Above Austin, UAS helps Praetorian explore the Internet of Things

By Patrick C. Miller | August 27, 2015

From remotely adjusting the heat and light in homes to automated manufacturing lines, the technology known as the Internet of Things (IoT) that enables wireless communications between networked devices is becoming more and more prevalent in everyday life.

It took an unmanned aerial vehicle (UAV) flying over parts of Austin, Texas, equipped with a special sensor to detect Internet-connected devices to determine the extent of such networks, what comprises them and what they looked like.

Praetorian—a security firm—provided the sensor while DroneSense—a startup unmanned aerial systems (UAS) company—provided the UAV platform and pilot that enabled an overview of what IoT networks look like in some residential and business areas of Austin where both companies are headquartered.

Paul Jauregui, Praetorian’s vice president of marketing, said the company is an information security assessment and advisory firm.

“Large organizations—the Fortune 5000 and venture-backed startups working in emerging technologies—contact our team to come in and identify risks in the form of vulnerabilities in networks or applications,” he said.

Recently, Jauregui said businesses have developed a great deal of interest in the new product ecosystems known as the Internet of Things, which have been made possible by the cloud, increased computing power and lower technology costs.

“It’s definitely one of the hot emerging spaces, not only in the consumer arena, but also managing industrial controls in manufacturing and retail services—all the way down to the connected car,” he explained.

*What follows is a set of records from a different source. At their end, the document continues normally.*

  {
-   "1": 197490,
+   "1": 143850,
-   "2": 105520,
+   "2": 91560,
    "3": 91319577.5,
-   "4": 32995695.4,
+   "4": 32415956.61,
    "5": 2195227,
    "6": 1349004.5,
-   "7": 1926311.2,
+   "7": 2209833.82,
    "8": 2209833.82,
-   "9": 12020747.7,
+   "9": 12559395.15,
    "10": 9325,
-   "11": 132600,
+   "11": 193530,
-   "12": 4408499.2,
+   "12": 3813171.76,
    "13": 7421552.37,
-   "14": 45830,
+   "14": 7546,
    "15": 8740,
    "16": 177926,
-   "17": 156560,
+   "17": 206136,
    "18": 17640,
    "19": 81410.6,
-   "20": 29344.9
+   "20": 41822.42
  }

Most IoT devices communicate through an open, global wireless standard known as ZigBee, which provides the IoT foundation enabling “smart” devices to work together to improve comfort and efficiency. These devices send out a signal beacon to communicate with each other.

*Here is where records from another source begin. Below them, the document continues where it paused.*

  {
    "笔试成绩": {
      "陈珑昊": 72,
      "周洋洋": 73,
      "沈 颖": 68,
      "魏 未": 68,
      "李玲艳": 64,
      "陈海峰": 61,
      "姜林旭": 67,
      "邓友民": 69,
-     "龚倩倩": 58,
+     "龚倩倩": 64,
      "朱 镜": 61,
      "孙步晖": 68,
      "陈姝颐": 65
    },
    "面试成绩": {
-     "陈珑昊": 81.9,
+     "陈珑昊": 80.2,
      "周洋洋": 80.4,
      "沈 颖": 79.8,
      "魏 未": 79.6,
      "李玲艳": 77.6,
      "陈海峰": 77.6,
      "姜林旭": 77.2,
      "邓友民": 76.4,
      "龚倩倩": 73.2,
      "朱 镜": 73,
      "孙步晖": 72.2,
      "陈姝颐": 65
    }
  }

Praetorian developed a “ZigBee sniffer,” a sensor equipped with several special radios that listen for Zigbee beacons. The sensor has the ability to communicate in the same machine language used by the smart devices.

“Within 30 to 100 meters of any given device, it can detect and identify what those devices are and then connect that back to the GPS data,” Jauregui said.

Initially, Praetorian tested its sensor on the ground by driving it around, but it soon became apparent that mounting it on a UAS might not only be faster, but also more accurate. That’s where Chris Eyhorn, founder of DroneSense, entered the picture.

“We definitely saw this as a good opportunity to work with Praetorian and help enable better collection using the device with our autonomous flight planning software for the platform we’re building,” Eyhorn said. “That’s where we joined forces for the drone and the actual flying aspect of it.”

The results obtain by putting the ZigBee sniffer in the air on the DroneSense UAV surprised everyone.

“It definitely exceeded my expectations,” Jauregui said. “We spent quite a bit of time with the device on the ground. So we had an understanding of what to expect, but the drone really elevated that. It removed a lot of the barriers you find when operating on the ground such as different obstructions to radio frequencies—wall, trees, cars—everything gets in the way and reduces the signal strength to our sensing package.”

For Eyhorn, seeing just how many IoT devices were in use in the areas of Austin surveyed was something of a shock.

“All these GE lightbulbs and all these things I have connected are also broadcasting a signal,” he noted. “It’s not just my wireless router any more. For me on a personal note, it’s been quite eye-opening just to raise the awareness of what’s actually being broadcast outside the wireless router at home.”

To deal with privacy concerns, Jauregui said Praetorian was careful to release limited information on what it found.

“As we collect more and more data, we’re going to then turn to analyzing the protocol in the data that we’ve brought in to do some more thorough security analysis to better understand the space,” he said. “For now, it’s really about enumerating those networks and devices out in the field and deriving what their function may be.”

From the perspectives of Praetorian and DroneSense, the combination of sensor and UAV technology will eventually provide greater knowledge on how to secure IoT networks from those who seek to exploit them for nefarious reasons.

“This project was really some of our first big steps into exploring the space from a research perspective, looking at it through the eyes of the security and risk lens,” Jauregui said.